Au nanoparticle-controlled formation of metallic and oxidized Pt nanoparticles on graphitic carbon nitride nanosheets for H2 evolution
Abstract
Surface decoration of noble-metal cocatalysts on graphitic phase carbon nitride (g-C3N4) with high efficiency and trace content for water splitting is exciting but difficult to achieve. Herein, we report the anchoring of Au and metallic/oxidized Pt nanoparticles (NPs) on g-C3N4 as cocatalysts via a photoreduction process for enhancing photocatalytic H2 production. Au NPs are preferentially decorated on g-C3N4, which can control the formation of metallic/oxidized Pt complex species.
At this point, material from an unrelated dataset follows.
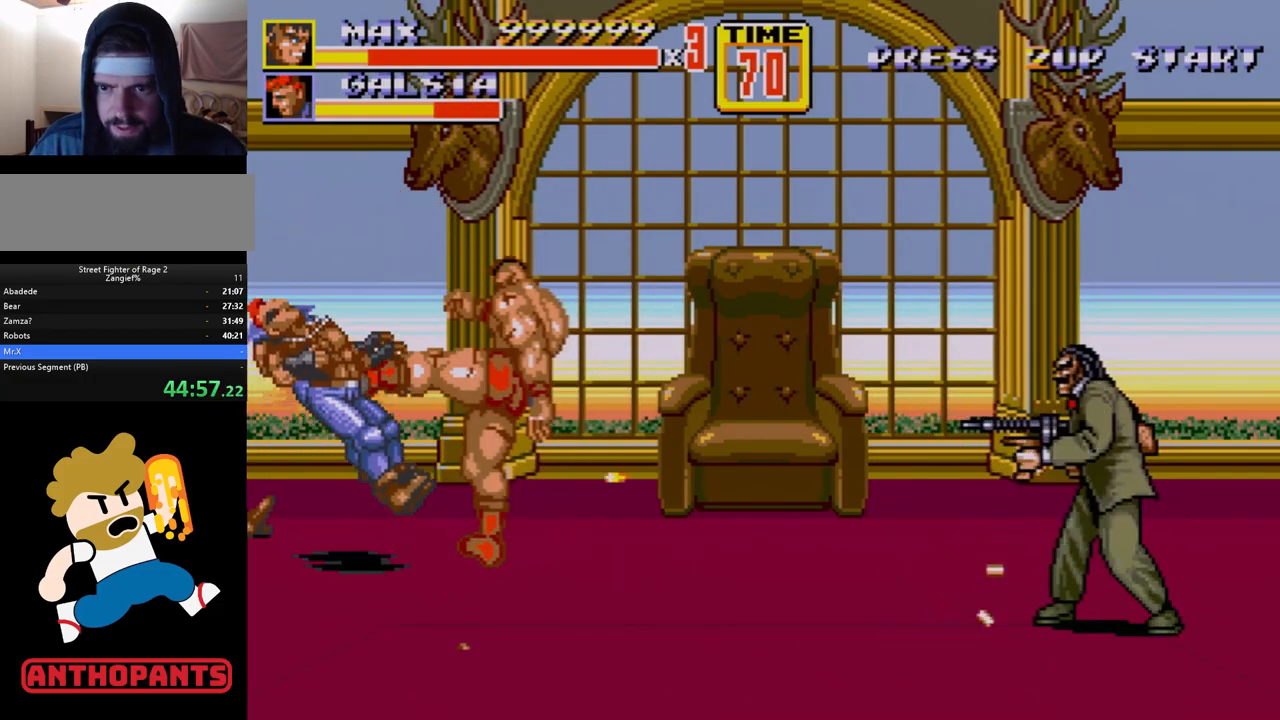
{"buttons": ["DPAD_RIGHT"], "events": [[17, "DPAD_RIGHT", "up"], [50, "B", "up"], [250, "DPAD_RIGHT", "down"], [317, "DPAD_RIGHT", "up"], [350, "DPAD_RIGHT", "down"], [400, "B", "down"], [450, "B", "up"]]}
The well dispersed Au and metallic/oxidized Pt NPs improved the light-harvesting and the photo-generated carrier separation of g-C3N4. G-C3N4 sequentially decorated with Au (0.3 wt%) and metallic/oxidized Pt (0.3 wt%) cocatalysts, exhibited the highest and stable H2 evolution rates of 2560 and 139 μmol h−1 g−1 under simulated sunlight and visible light (λ ≥ 420 nm) irradiation, respectively, compared to the samples that are simultaneously and sequentially decorated with the same content of Pt and Au on g-C3N4. The enhanced photocatalytic activity is attributed to the synergistic effect of Au and metallic/oxidized Pt cocatalysts, i.e., the effective localized surface plasma resonance coupling between Pt and Au NPs, as well as electron-sink function of metallic Pt, which promote the generation and transfer of more carriers from g-C3N4 to the Pt species, in addition to the superior hydrogen evolution capacity of metallic and oxidized Pt. This work maximizes the performance of noble-metal cocatalysts with minimized content and provides the possibility of realizing efficient solar-to-fuel conversion.